Moo: Given the political makeup of the state of Colorado, vouchers might continue to be a long shot for us. However, I do believe that we will still see the day when we are able to give families, especially low-income families, the ability to truly choose to give their children the education they deserve to have. True empowerment of parents is only realized when they have all the means at their disposal to choose to send their children to the school that will best serve their children and their family’s needs, public or non-public alike. Low-income families and families of color are disproportionately affected by the lack of educational choices and they are stuck with either failing schools or putting their child’s educational future up to a game of chance by entering a lottery for an opportunity to enroll their child at a school outside of their neighborhood school. This is a travesty, and I believe it is one of the greatest inequities and injustices that we are faced with today. It is heartbreaking to know that there are still families in our city and state who must resign to the fact that their only choice for the education of their child is a failing school. It’s disappointing that this has become a partisan issue. Allowing families to give their children the education that is best for them and their family should not be a partisan issue. ?
I think there are many legislators who are torn because of the long-standing partisanship that is deeply entrenched in this issue. As such, I would personally make an appeal to any of them to consider the legacy they want to leave behind and consider the voters who elected them to office. Many of their voters are battling for their children against the poor educational options available for them. Our current legislators can be the generation that abolishes educational inequity and injustice.
CP: What do you feel is the biggest challenge facing Colorado schoolchildren today – whether in Catholic schools, public schools or any other?
Moo: I think the biggest challenge facing Colorado schoolchildren – both public and private – is the rising tide of anxiety. Some research indicates that one of every five students is experiencing some form of anxiety. Certainly, this leads us to immediately want to identify solutions, most notably through mental health supports for students in school, which are important. But I think we have to be willing to truly diagnose the root of the problem to truly identify where we have to go to really address the issue.
Prior to the outbreak of COVID19, screens had already become the means for human interaction and engagement with the world. I’m of the perspective that as a society we had already started to move towards becoming more and more socially distant and as a consequence, we have started to lose the human interaction that is necessary for human flourishing. Further, as social media has become the primary means by which we interact with one another, children in particular are losing a sense of reality and in turn placing greater regard for the false realities and false portrayals of self on social media that are being internalized as their identity. In some cases when this reality can’t be lived up to, it can cause severe distress and anxiety, which in turn leads to greater problems.

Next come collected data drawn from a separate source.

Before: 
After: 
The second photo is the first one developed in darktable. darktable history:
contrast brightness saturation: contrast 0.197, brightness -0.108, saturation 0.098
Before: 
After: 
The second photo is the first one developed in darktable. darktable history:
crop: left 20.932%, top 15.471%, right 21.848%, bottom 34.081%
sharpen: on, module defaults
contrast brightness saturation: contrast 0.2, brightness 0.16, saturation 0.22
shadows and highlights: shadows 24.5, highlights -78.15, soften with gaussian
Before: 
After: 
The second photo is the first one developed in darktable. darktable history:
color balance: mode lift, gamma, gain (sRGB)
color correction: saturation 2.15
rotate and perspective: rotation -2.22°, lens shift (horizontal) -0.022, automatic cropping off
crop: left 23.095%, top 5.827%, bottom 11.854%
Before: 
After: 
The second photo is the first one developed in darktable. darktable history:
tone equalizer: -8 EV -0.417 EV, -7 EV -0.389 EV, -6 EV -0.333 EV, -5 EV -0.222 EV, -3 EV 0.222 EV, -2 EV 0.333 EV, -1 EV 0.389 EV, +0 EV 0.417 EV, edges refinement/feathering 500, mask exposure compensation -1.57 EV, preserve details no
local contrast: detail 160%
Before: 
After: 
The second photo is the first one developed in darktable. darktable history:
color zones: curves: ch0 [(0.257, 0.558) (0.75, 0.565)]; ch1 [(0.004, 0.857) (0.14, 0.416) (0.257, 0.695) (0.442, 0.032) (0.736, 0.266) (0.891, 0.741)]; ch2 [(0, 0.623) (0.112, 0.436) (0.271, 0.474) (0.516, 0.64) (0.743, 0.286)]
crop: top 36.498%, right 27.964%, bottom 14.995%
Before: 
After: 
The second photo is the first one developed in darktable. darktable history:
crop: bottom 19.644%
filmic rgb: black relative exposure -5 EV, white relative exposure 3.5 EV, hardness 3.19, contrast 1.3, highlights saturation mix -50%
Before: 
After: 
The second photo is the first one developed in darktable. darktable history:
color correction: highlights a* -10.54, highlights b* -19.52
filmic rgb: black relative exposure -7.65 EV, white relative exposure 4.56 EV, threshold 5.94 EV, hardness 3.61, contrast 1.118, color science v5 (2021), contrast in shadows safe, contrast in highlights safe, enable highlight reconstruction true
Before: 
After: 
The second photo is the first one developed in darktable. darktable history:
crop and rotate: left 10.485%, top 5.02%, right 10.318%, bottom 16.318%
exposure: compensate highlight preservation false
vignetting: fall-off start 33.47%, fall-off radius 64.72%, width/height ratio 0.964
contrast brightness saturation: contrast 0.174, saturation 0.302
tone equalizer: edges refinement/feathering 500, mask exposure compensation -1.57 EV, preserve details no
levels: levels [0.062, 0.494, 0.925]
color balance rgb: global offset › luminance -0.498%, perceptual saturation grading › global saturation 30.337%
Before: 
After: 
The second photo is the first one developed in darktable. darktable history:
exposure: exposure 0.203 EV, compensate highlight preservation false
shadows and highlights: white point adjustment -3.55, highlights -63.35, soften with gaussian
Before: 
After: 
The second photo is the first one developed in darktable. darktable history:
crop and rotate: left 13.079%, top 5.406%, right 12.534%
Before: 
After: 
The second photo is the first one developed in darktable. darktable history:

Our Catholic schools are attempting to respond to this reality: first by caring for the soul as part of the overall wellness of a child, and secondly by being communities of human encounter. The challenge before for us as schools will be how well we can support our young men and women with the challenge of anxiety. I do think that we must strive to the best extent possible to help children detox from the influences of social media and constant screen time by providing moment of encounter with their peers and with the natural world.